Federal Court Strikes Down USCIS Pause on Benefits for Nationals of 39 Countries
A federal court has handed immigrants a major victory, striking down a USCIS policy that paused decisions on immigration benefits for nationals of 39 countries and left thousands of cases in limbo.
The policy, introduced earlier this year, halted adjudications for applications including asylum, green cards, work permits, and naturalization while additional screening measures were conducted. The restrictions applied to nationals from countries identified in a presidential proclamation issued in January.
The court strongly rejected the government's approach.
U.S. District Judge Leo Sorokin ruled that USCIS lacked the authority to impose a blanket freeze on applications and found that the agency's actions violated federal administrative law requirements.

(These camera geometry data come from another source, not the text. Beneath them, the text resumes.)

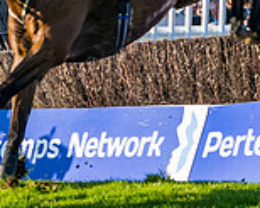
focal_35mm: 509
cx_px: 21
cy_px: 17
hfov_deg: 3.8
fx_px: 3914
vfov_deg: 3.0
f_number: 4
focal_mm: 86
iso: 200
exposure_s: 1/1250
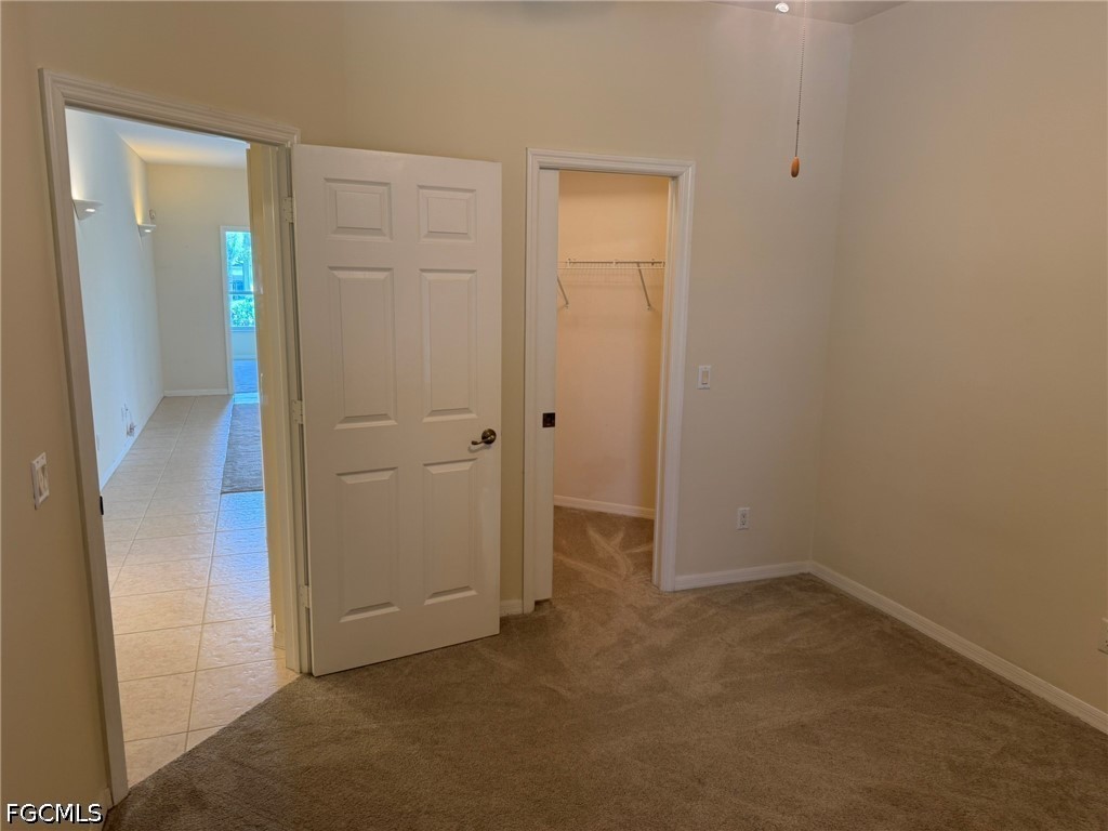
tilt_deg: -10.1
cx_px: 554
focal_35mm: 24
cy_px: 416
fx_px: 768
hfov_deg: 71.6
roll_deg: -1.0
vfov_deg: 56.8
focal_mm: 6.76
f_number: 1.78
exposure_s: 1/60
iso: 160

The judge wrote that USCIS had effectively created “a new rule” without following the procedures required under federal law, leading the court to vacate the policy.
The impact could be far-reaching. The pause affected applicants from 39 countries across Africa, Asia, the Caribbean, Latin America, and the Middle East, delaying benefits that many immigrants rely on to work, travel, or secure permanent legal status.
Immigration attorneys say the ruling should allow affected cases to move forward again, while advocates view the decision as a significant check on the government's ability to broadly suspend immigration benefits based on nationality alone.